Identifying associations of de novo noncoding variants with phenotypes through integration of gene expression, sequence and sex information https://www.biorxiv.org/content/10.1101/2024.03.20.585624v1
numpy==1.24.3
pandas==2.0.3
scikit_learn==1.3.0
scipy==1.12.0
usage: model.py [-h] [-v [VARIANTS]] [-g [GENES]] [-o [OUTPUT]]
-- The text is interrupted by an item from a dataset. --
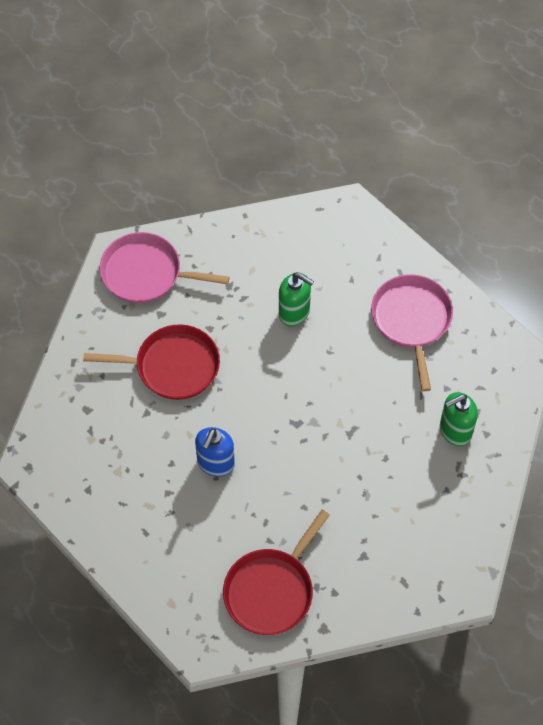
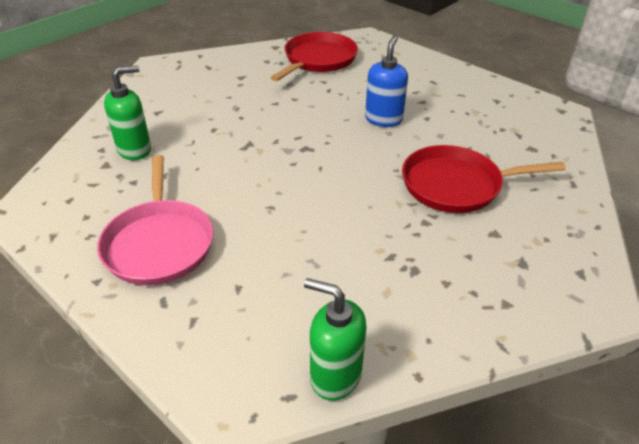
camera: 175 degrees right, 20 degrees down
pink pan [100,232,230,303] -> none
green soap dispenser [279,272,314,327] -> green soap dispenser moved to [304,278,367,401]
[-n [NEIGHBORS]] [-k [KMER]]
options:
-h, --help show this help message and exit
-v [VARIANTS], --variants [VARIANTS]
Variants file
-g [GENES], --genes [GENES]
Gene matrix file
-o [OUTPUT], --output [OUTPUT]
Output file
-n [NEIGHBORS], --neighbors [NEIGHBORS]
Size of each neighborhood, default 1000
-k [KMER], --kmer [KMER]
Length of k-mers, default 6
The input variants file must have columns "Proband" (binary proband-sibling phenotype labels), "sequence" (DNA sequence) and "GC_100bp" (GC content of corresponding DNA sequence). Sample files can be found in the data
folder.
The gene matrix file must be tab-delimited, with a header and an index column. A sample gene matrix file can be found in the data
folder.
The columns in the output file are:
- Gene name
- The local GC content Mann-Whitney U effect size, computed from dividing the U-statistic by the total number of comparisons
- The local GC content Mann-Whitney U p-value
- The K-mer Naive Bayes model Mann-Whitney U effect size on the testing fold
- The K-mer Naive Bayes model Mann-Whitney U p-value on the testing fold
- The local GC content Mann-Whitney U effect size on the testing fold
- The local GC content Mann-Whitney U p-value on the testing fold All p-values reported are uncorrected.